A hybrid quantum and classical approach may be the answer to tackling this problem with existing quantum hardware. Researchers at the U.S. Department of Energy’s (DOE) Argonne National Laboratory and Los Alamos National Laboratory, along with researchers at Clemson University and Fujitsu Laboratories of America, have developed hybrid algorithms to run on quantum machines and have demonstrated them for practical applications using IBM quantum computers.
“This approach will enable researchers to use near-term quantum computers to solve applications that support the DOE mission. For example, it can be applied to find community structures in metabolic networks or a microbiome,” says Yuri Alexeev, principal project specialist, Computational Science division. Now, quantum advantage is localized to specific areas. If quantum computers can solve this real world problem, they would have achieved quantum advantage in this area and thus, be more useful.
The team’s work is presented in an article entitled “A Hybrid Approach for Solving Optimization Problems on Small Quantum Computers” that appears in the June 2019 issue of the Institute of Electrical and Electronics Engineers (IEEE) Computer Magazine.
Concerns about qubit connectivity, high noise levels, the effort required to correct errors, and the scalability of quantum hardware have limited researchers’ ability to deliver the solutions that future quantum computing promises.

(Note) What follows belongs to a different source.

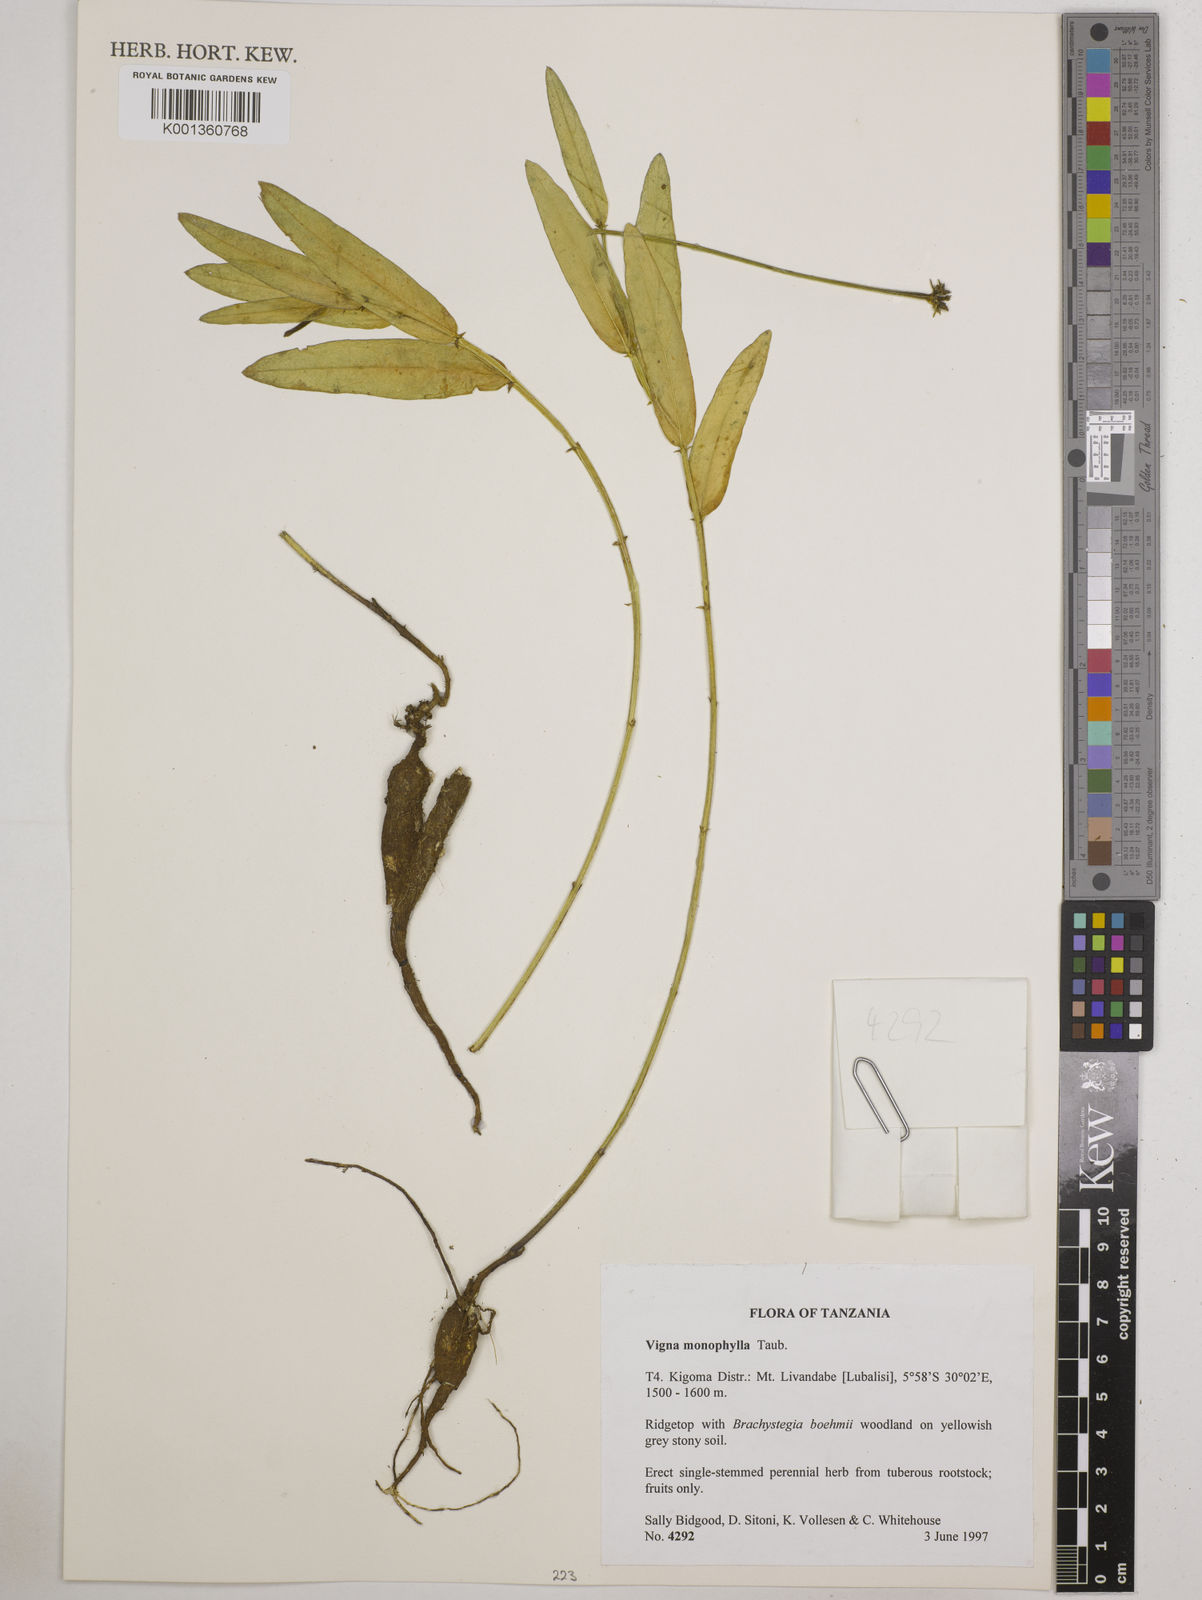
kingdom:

Combining the best of both worlds yields better results. Quantum computers are good at solving a few problems but lack memory. Classical computers aren’t as good as quantum computers at some problems and but have a good memory management. They also have memory sizes which could contain huge datasets. This is a challenge for quantum computers which uses qubits which aren’t robust and are expensive. So the good parts of both machines could be combined for better results. Though this isn’t an easy task.
Such hybrid approaches are not a silver bullet; they do not allow for quantum speedup because using decomposition schemes (inter-conversion between classical and quantum memory) limits speed as the size of the problem increases. In the next 10 years, though, expected improvements in qubits (quality, count, and connectivity), error correction, and quantum algorithms will decrease runtime and enable more advanced computation.
“In the meantime,” according to Yuri Alexeev, principal project specialist in the Computational Science division, “this approach will enable researchers to use near-term quantum computers to solve applications that support the DOE mission. For example, it can be applied to find community structures in metabolic networks or a microbiome.”